At rest, an adult's heart rate should be between 60 and 100 bpm. Bradycardia, meaning slow heart condition in Greek, occurs when the heart beats slower than it should. Although this condition can be asymptomatic, if it prevents the heart from supplying adequate oxygen-filled blood to the body, it can be life-threatening.
A human heart consists of four chambers, which are divided into two parts – the atria and ventricles. The right atrium contains the sinus node, which controls the heart’s rhythm via electrical impulses. These impulses cause the atria to contract and push blood to the ventricles and then travel on to a cluster of cells called the atrioventricular (AV) node. The AV node signals a collection of cells that cause the ventricles to contract and send blood to the other parts of the body.
Bradycardia occurs when electrical impulses within the heart are blocked or slowed down. Issues with irregular heart rhythm often originate in the sinus node, as it is the body’s natural pacemaker. However, blockages between the atria and ventricles (atrioventricular blockages) may also prevent impulses from traveling from one chamber to another.
Bradycardia may occur with or without symptoms. Diagnosis of symptomatic bradycardia requires that the patient have a heartbeat less than 60 bpm, present with symptoms, and those symptoms be a result of the bradycardia.
According to the ACLS Provider Manual, symptomatic bradycardia exists when any or all of the following symptoms are present:
On an ECG strip where bradycardia is indicated, the P wave and QRS complex are variable. The P wave and QRS complex may not be associated with each other, also known as AV Dissociation.
Once it’s determined bradycardia is present, the ACL Bradycardia Algorithm should be applied.
Attempt to identify the cause while also preparing the patient for treatment. Maintain the patient’s airway, provide breathing assistance, monitor heart rate and blood pressure, and establish IV access.
Then, review the patient’s heart rhythm, obtaining a 12-lead electrocardiogram (ECG), administering oxygen where needed, and completing a physical examination.
Bradycardia will present on an ECG in one of the following rhythms:
Sinus Bradycardia is usually the result of:
Atrioventricular blockages of all types are usually the result of:
Trauma or exposure to toxins can also cause bradycardia.
The next step is to determine if there is adequate perfusion. Is the patient showing signs of an altered mental state, hypertension, chest pain, shock, or heart failure? If they aren’t, monitor and observe.
If they are, get ready to engage in transcutaneous pacing (TCP) and evaluate the patient using the H’s and T’s.
Consider applying atropine (0.5 mg IV) if IV access is available. You can use this repeatedly – up to six doses or 3mg – every 3 to 5 minutes. Where the application of atropine is inadequate, start pacing.
If signs of severely poor perfusion are present, do not delay pacing to administer atropine. TCP should be started at a rate of 60/min. Adjust up or down depending on the patient’s response. Assess response using the femoral pulse rather than the carotid pulse as muscle movements resulting from TCP may affect the latter.

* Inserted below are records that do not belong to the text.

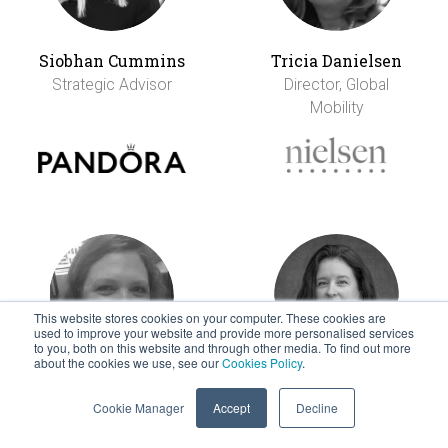
Siobhan Cummins
Tricia Danielsen
Strategic Advisor
Director, Global
Mobility
This website stores cookies on your computer. These cookies are
used to improve your website and provide more personalised services
to you, both on this website and through other media. To find out more
about the cookies we use, see our
Cookies Policy
.
Kristen Dardani
Elodie Davignon
Cookie Manager
Accept
Decline
EVP, Mobility &
Sr Manager,
Careers
Relocation &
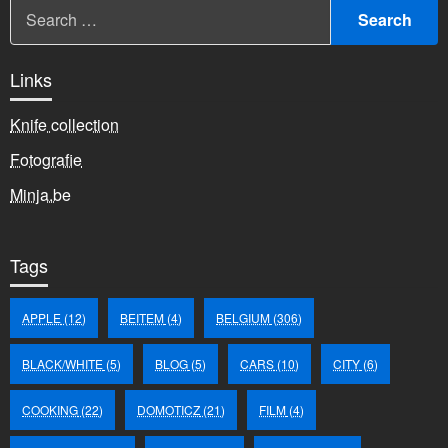
Links
Knife collection
Fotografie
Minja.be
Tags
APPLE
(12)
BEITEM
(4)
BELGIUM
(306)
BLACK/WHITE
(5)
BLOG
(5)
CARS
(10)
CITY
(6)
COOKING
(22)
DOMOTICZ
(21)
FILM
(4)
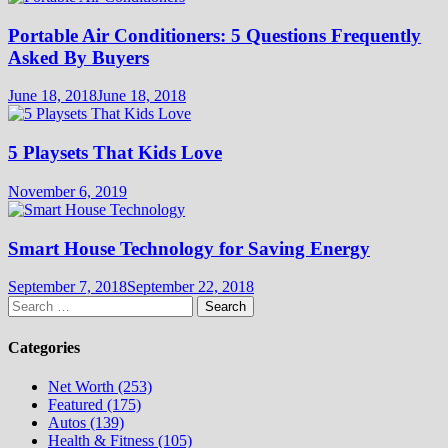
Portable Air Conditioners: 5 Questions Frequently
Asked By Buyers
June 18, 2018
June 18, 2018
5 Playsets That Kids Love
November 6, 2019
Smart House Technology for Saving Energy
September 7, 2018
September 22, 2018
Search
for:
Categories
Net Worth (253)
Featured (175)
Autos (139)
Health & Fitness (105)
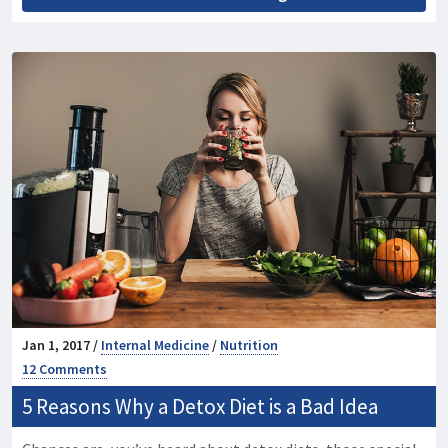
Jan 1, 2017 /
Internal Medicine
/
Nutrition
12 Comments
5 Reasons Why a Detox Diet is a Bad Idea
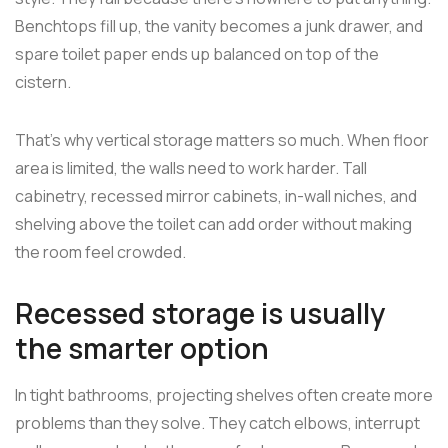
Benchtops fill up, the vanity becomes a junk drawer, and
spare toilet paper ends up balanced on top of the
cistern.
That's why vertical storage matters so much. When floor
area is limited, the walls need to work harder. Tall
cabinetry, recessed mirror cabinets, in-wall niches, and
shelving above the toilet can add order without making
the room feel crowded.
Recessed storage is usually
the smarter option
In tight bathrooms, projecting shelves often create more
problems than they solve. They catch elbows, interrupt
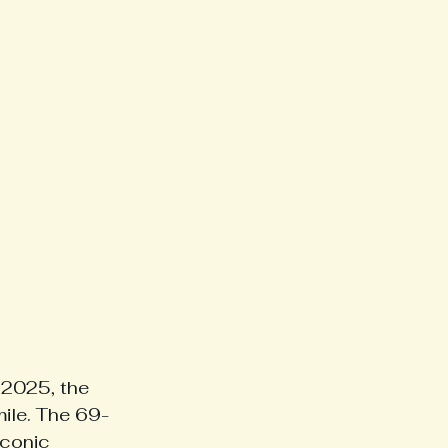
2025, the 
mile. The 69-
iconic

Consider using dopamine (2 to 20 µg/kg each min) or epinephrine (2 to 10 µg per min) where the pacing is not sufficient.
These actions should be enacted in rapid succession, and in cases even simultaneously, to prevent cardiac arrest.
Transcutaneous pacing is a method of regulating heart rhythm via the use of special pads that deliver electrical currents. It shouldn’t be confused with defibrillation, which delivers a large dose of electricity in an effort to restart the heart.
While TCP could hypothetically be used long-term, a pacemaker implant is more practical both in terms of patient comfort and functionality. External pacing (TCP) can be uncomfortable because it affects nerves in the tissue between the skin and heart.
In patients presenting with hypothermia, TCP may result in ventricle fibrillation. In these cases, warm the patient up and reevaluated their condition before attempting any form of pacing.
The use of IV medications, such as epinephrine or dopamine, can be administered if TCP is ineffective, or in severe cases, simultaneously with TCP. Epinephrine is typically administered at 2 to 10 µg per min, but a higher dose may be warranted depending on the patient’s condition. Start higher with highly unstable patients and lower for fairly stable patients. Dopamine should be administered at 2 to 20 µg/kg each min.
Bradycardia caused by myocardial infarction may be exacerbated by atropine use. ECG results can be used to determine if MI is present.
For Mobitz II and complete blocks, atropine may not be effective, but won’t typically cause adverse effects. Skipping straight to TCP, dopamine, or epinephrine is recommended. Likewise, if the patient’s condition is deteriorating rapidly, and there is no time for atropine, it is appropriate to start with TCP immediately.
Additionally, in relative bradycardia, where the heart rate is more than 80 bpm, and the existing health conditions of the patient are unknown, atropine use should be avoided in favor of cautious TCP.
No, there’s no need to deliver the full 3mg of atropine before trying other options. For unstable patients with poor perfusion, in particular, you should avoid doing so. TCP should be started as soon as possible.